Minimum Viable Data (MVD) - Shotgun or Sniper approach
Lean is in. Releasing early is the rage. Getting feedback as quickly as possible on your product has become an axiom of startup development.
One thing that this doesn't address though is what should be included in your first release. For your product itself, the typical answer here is the MVP - that is, the narrowest product scope that conveys your vision while allowing you to gather user feedback. This makes sense for the product itself as features are endless -- you can quickly get sucked into a black-hole of adding more and more without ever releasing.
However, if the core value of your product is to act as a conduit to data (hopefully in some new and innovative way), how do you define the MVP of the data set that is made available via your product.
There are three approaches that I see.
1) Shotgun - Include a small percentage of data about each entity within a set.
2) Sniper - Providing a lot of data about one entity within a set.
3) Shotgun & Sniper - Including all of the data on all entities within the set.
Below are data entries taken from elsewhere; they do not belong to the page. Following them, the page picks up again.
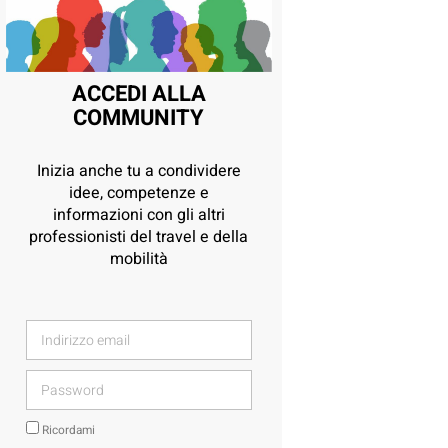
ACCEDI ALLA
COMMUNITY
Inizia anche tu a condividere
idee, competenze e
informazioni con gli altri
professionisti del travel e della
mobilità
Ricordami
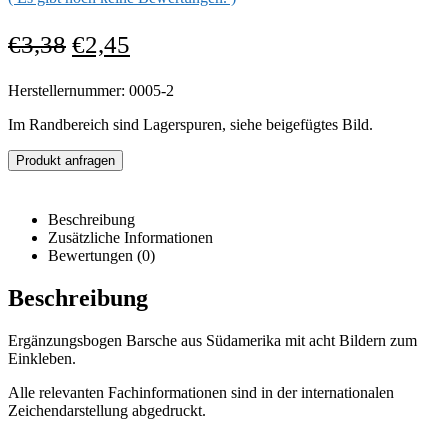
€
3,38
€
2,45
Herstellernummer: 0005-2
Im Randbereich sind Lagerspuren, siehe beigefügtes Bild.
Produkt anfragen
Beschreibung
Zusätzliche Informationen
Bewertungen (0)
Beschreibung
Ergänzungsbogen Barsche aus Südamerika mit acht Bildern zum
Einkleben.
Alle relevanten Fachinformationen sind in der internationalen
Zeichendarstellung abgedruckt.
For a concrete example, lets say I have an awesome new way to visualize sport data. I made a product MVP - it implements 10% of my visualization idea, enough to let users know where the product will head but not nearly polished to my desire. Sounds right to release from a product MVP perspective to me.
What data should be included with this though? Using my three approaches from above, I could
1) Shotgun - Include one top line metric about every athlete in every major sport in America.
2) Sniper - Provide 80% of the data on one league (NBA).
3) Shotgun & Sniper - Get all the information on every athlete, team and sport out there. Obviously the best, but will take too long to do in any MVP type fashion.
I've been thinking about this a lot lately and am leaning towards the Shotgun approach. I think it's better from a feedback perspective in that you'll not only get feedback on your product idea/implementation but you'll also see which sport users are engaging with most (continuing the example from above). This will allow you to focus your energy on the most converting sport initially while you continue to build out your product and data set. This also allows for a more focused user acquisition strategy.
In essence, the Shogun approach allows you to more intelligently know where to Sniper next (Shotgun -> Sniper) as opposed to just picking the Sniper blindly. There are obvious alternatives here that probably should be done to aid this process (asking users, making different signup pages for each league and seeing which converts best etc…).
Also, the sports example isn't that great because the datasets are somewhat limited (probably a naive assumption but I'm going with it) and there's likely one source/API where you can pul all the data from. When the data set gets larger though (e.g. wanting to be a portal to all the products in the world - TVs, Guitars, Shirts, Cars), you can see how this problem grows quickly and solving it becomes even more relevant.